I don’t trust any company that has a commercial with happy employees in it.
Naming my daughter “A Relationship” so I don’t have to worry about punks wanting to be in her.
You’re telling me a beagle isn’t half bear half eagle?
Dude that’s not a tire swing its a warning to other tires that trespass in my yard
I never learned how to flirt, I just roast the hell out of guys until they stop talking to me
*at boss’s funeral, kneeling and whispering at coffin*
Who’s “thinking outside the box” now, Gary? Not you that’s for sure
Daughter:What’s a whore?
Me:Not now.
Daughter I’ll ask my aunt.
Me:You’re getting warm.
Daughter:Mom will know.
Me: You’re on fire!
God spoketh unto Noah and The Lord sayeth “build an ark.” God spoketh once more and The Lord sayeth “Simon says build an ark” and it was so.
I got a text from an unknown number that said “Game on.”
It’s either a wrong number, or someone wants to wear my skin like a suit.
Me: WOW. Look at those legs!
Her: Thank you.
M: They’d look great around my neck!
H: Hey!
M: Wish I’d brought my saw.
H: WHAT?!?
M: Nothing.
11yo: My Girl Scout vest is lost. I’ve looked EVERYWHERE.
Me: *ransacks house looking*
*digs in garbage*
*combs through school’s 5-ton lost-and-found pile*
*forms 15 person search party*
*asks NASA if they’ve seen it*
11yo: I found it. I hung it up in my closet.

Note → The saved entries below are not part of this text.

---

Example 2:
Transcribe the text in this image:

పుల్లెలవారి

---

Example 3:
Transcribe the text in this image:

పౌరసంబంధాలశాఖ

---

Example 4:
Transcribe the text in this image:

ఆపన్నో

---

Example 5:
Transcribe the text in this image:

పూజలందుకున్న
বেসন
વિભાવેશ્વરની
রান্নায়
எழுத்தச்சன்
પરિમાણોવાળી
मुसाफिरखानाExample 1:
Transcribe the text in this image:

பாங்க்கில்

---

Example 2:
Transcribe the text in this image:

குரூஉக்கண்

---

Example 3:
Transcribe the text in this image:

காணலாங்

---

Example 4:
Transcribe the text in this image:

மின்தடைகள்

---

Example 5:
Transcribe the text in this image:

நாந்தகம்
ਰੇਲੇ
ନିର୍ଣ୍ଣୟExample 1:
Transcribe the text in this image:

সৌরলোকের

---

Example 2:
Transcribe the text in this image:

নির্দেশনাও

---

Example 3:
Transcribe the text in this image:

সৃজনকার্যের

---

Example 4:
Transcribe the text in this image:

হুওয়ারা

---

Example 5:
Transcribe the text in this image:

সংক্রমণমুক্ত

I think Titanic is fake because, how do they record it when they are all dieing in the water?
My daughter labeled me BIRTH GIVER in her phone. I’m thinking about labeling her THANKS FOR WHAT YOU DID TO MY BODY.

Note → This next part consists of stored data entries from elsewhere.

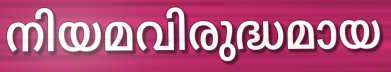
നിയമവിരുദ്ധമായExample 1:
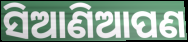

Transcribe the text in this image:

ସିଆଣିଆପଣ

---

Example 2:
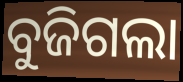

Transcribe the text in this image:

ବୁଜିଗଲା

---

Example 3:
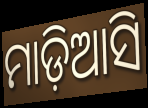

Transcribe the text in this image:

ମାଡ଼ିଆସି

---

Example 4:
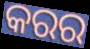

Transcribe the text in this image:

କରର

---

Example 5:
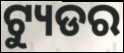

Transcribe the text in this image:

ଟ୍ୟୁଡର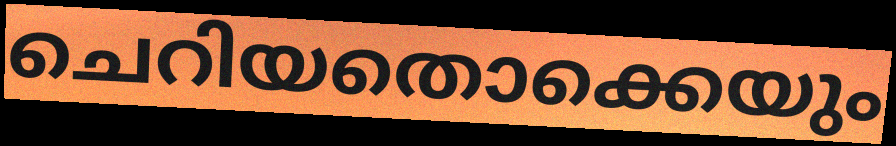
ചെറിയതൊക്കെയുംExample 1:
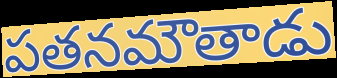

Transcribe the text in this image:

పతనమౌతాడు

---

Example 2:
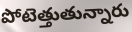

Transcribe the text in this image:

పోటెత్తుతున్నారు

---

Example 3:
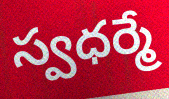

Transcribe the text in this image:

స్వధర్మే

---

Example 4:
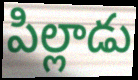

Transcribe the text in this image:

పిల్లాడు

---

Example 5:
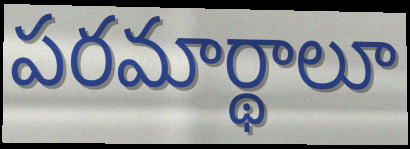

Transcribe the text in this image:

పరమార్థాలూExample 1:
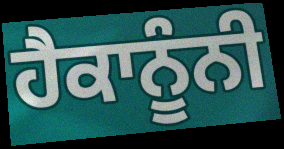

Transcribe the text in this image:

ਹੈਕਾਨੂੰਨੀ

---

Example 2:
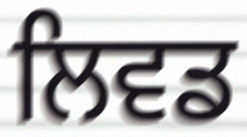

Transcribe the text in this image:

The date was going splendidly until my mom called and we argued over my curfew in front of her.
People think that as your kids get older you have more freedom but if that were true I wouldn’t be standing in the kitchen eating this chocolate bar out of an empty banana peel
My kid: My mom drinks all day. She keeps filling up her special cup so she can drink all day. Sometimes she even puts this special powder in her drink too.
Me: IT’S WATER. I DRINK WATER ALL DAY WITH LEMONADE POWDER BECAUSE THE CITRIC ACID KEEPS MY KIDNEY STONES AWAY FFS!!
I like to say “Have a great day” before the cashier has a chance to. Power move.